Following his death, reported in the Freemasons’ Quarterly Magazine and Review on the 31st December 1852, the following verbatim report was printed of the address given by the Provincial Grand Master of Cheshire, Lord Combemere, to the Brethren of his Province on 27th October of the same year. “Perhaps it is not generally known that the Duke of Wellington was a Freemason; he was made in Ireland. In Spain, where I had the honour to serve under him, and where Freemasonry was prohibited. Often in conversation with him.

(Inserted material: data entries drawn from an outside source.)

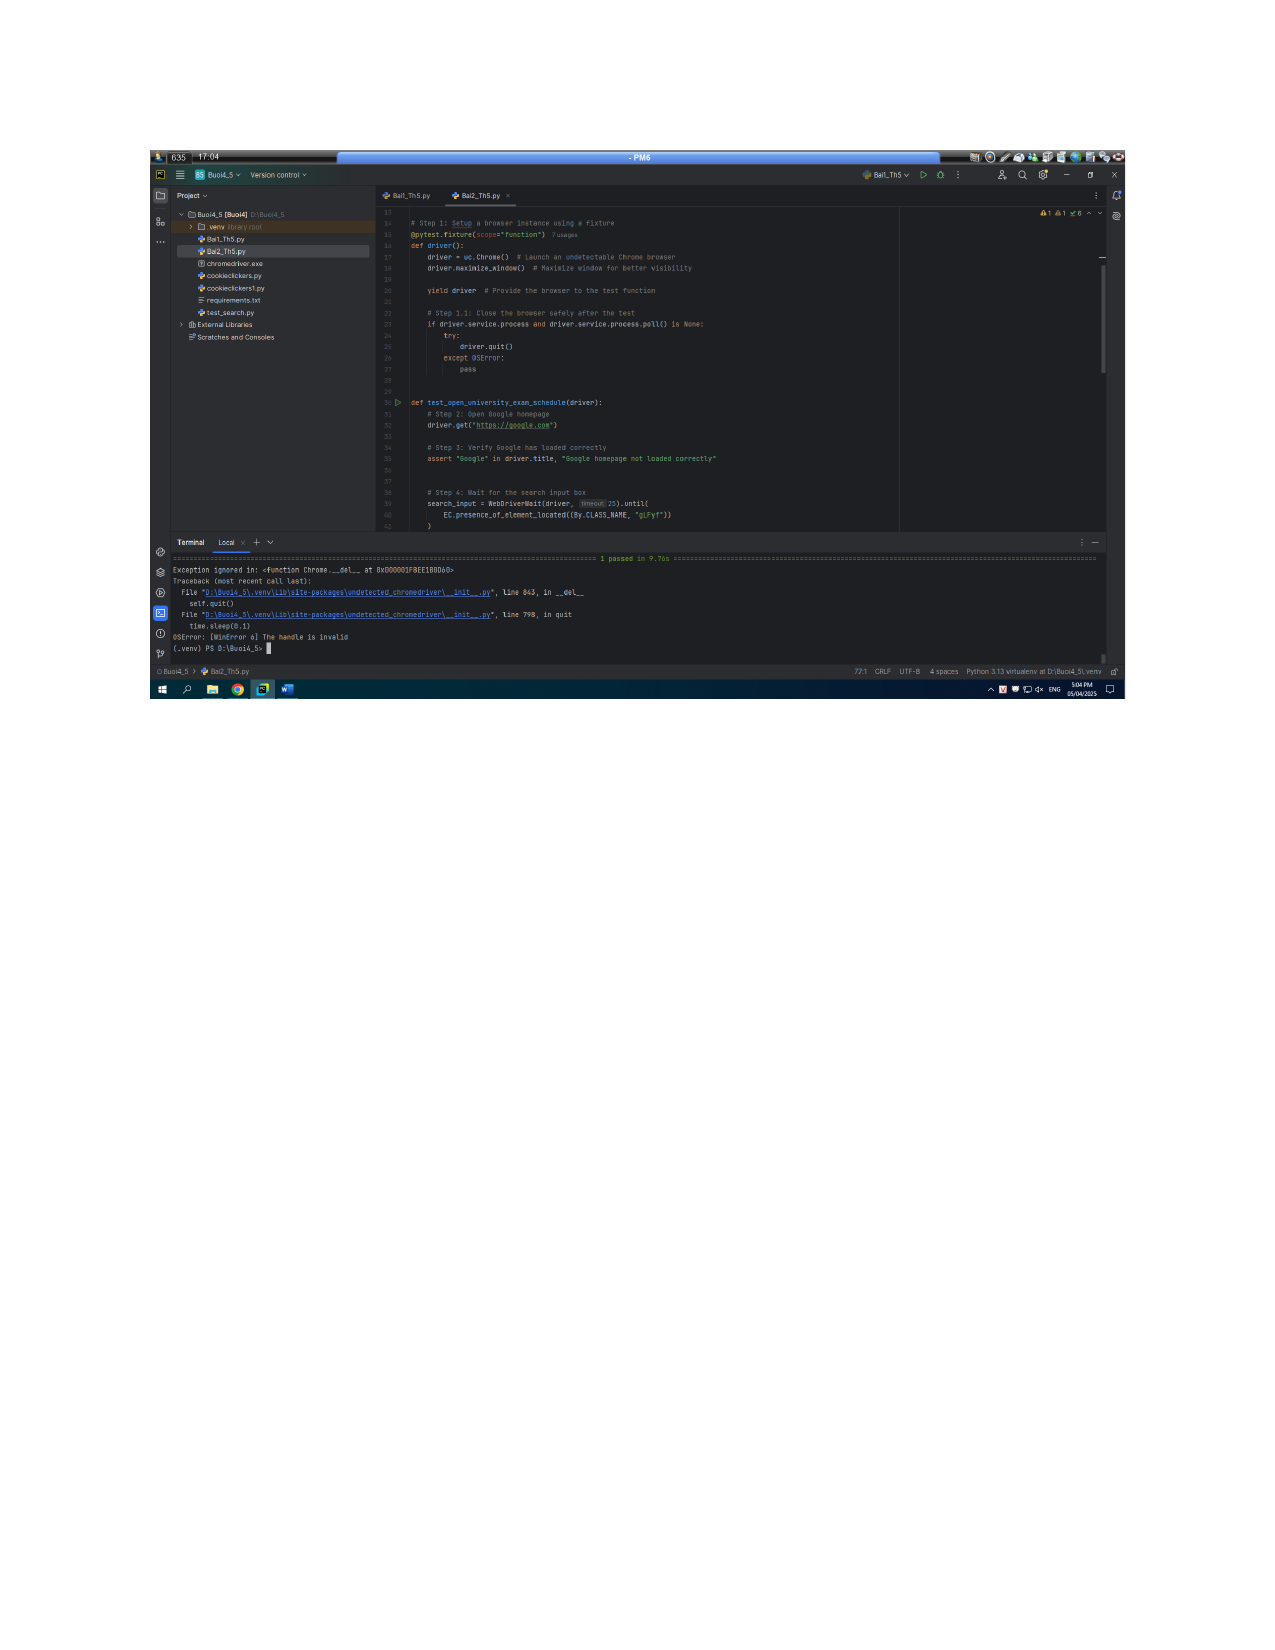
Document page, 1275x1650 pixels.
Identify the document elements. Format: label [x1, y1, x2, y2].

picture [159, 686, 166, 693]
picture [232, 684, 243, 695]
picture [208, 686, 218, 693]
picture [282, 685, 293, 694]
picture [150, 150, 1125, 699]
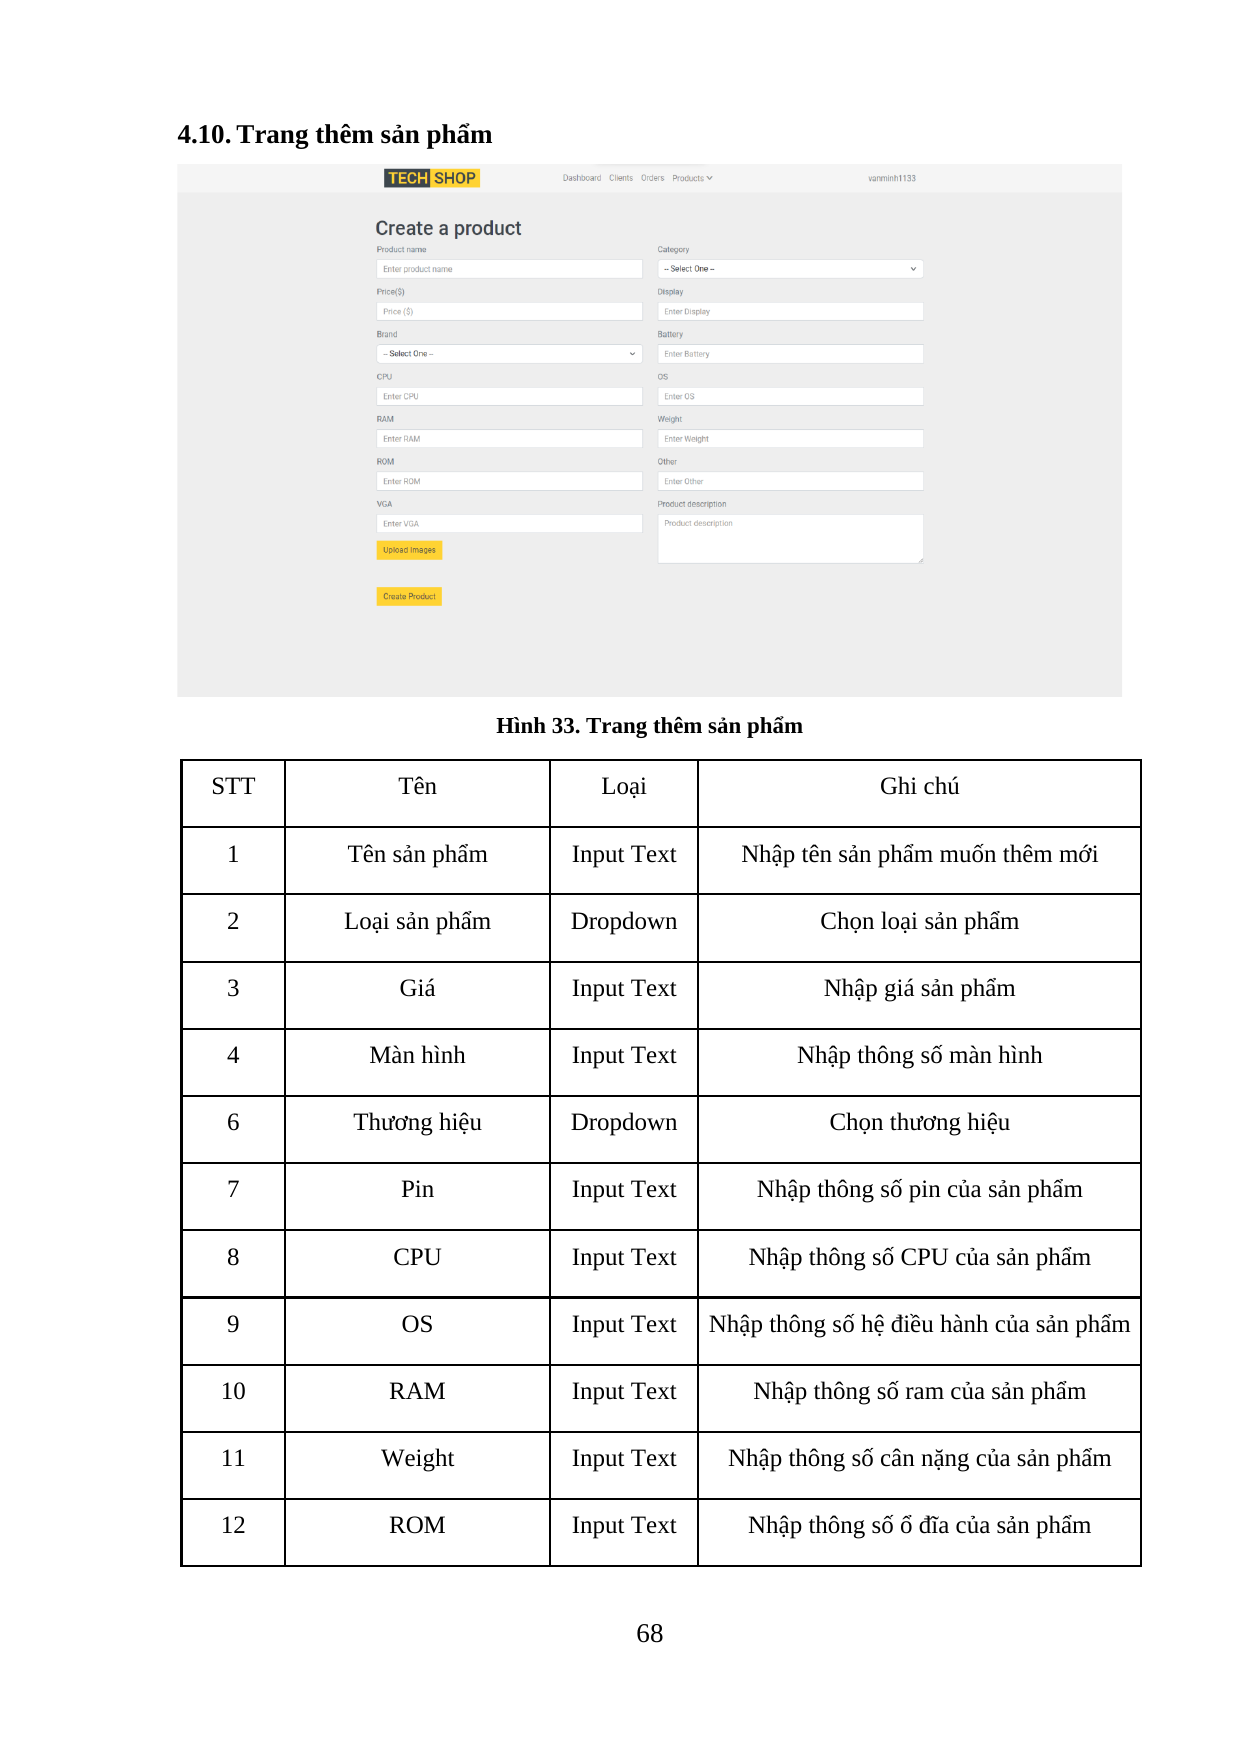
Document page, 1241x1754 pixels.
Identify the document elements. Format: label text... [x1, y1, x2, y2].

He regretted, repeatedly, how sorry he was that his military duties had prevented him taking up the active part his feelings dictated”.

Wellington Boots – He decided very early on in his military career the soldier should have dry feet and that the standard hessian riding boots were inadequate. He therefore designed and commissioned his boot maker to make several pairs of leather boots with a one and a half inch heel and finishing at the knee with all of the trim removed. As an added refinement, he also added a triangular piece of leather to extend upwards and cover and protect the knee. The rubber boot came later and was named after his design.

Beef Wellington – This is reported to be his favourite dish, consisting of Fillet Steak, covered with Liver Pate’ and cooked in a Puff Pastry casing. However, it may be a copy of the French dish Filet de Boeuf en Croute. If you think about its construction, it is really named after the boot. Leg/foot – Beef. Sock – Liver Pate’. Leather – Puff Pastry. Mind you, every time I have eaten it, it tastes exactly like that.

The capital of New Zealand was named after him in 1840. As were a large number of Streets, Roads and Public houses.

And how many people had a tree named after them. The Wellingtonia. A member of the Sequoia family. A type of redwood found in parks and large gardens around the country.

A former lover, actually a high class prostitute, tried to blackmail him by threatening to publish in a national newspaper, intimate letters between them. To which he gave rise to that well known reply, “Publish and be damned”.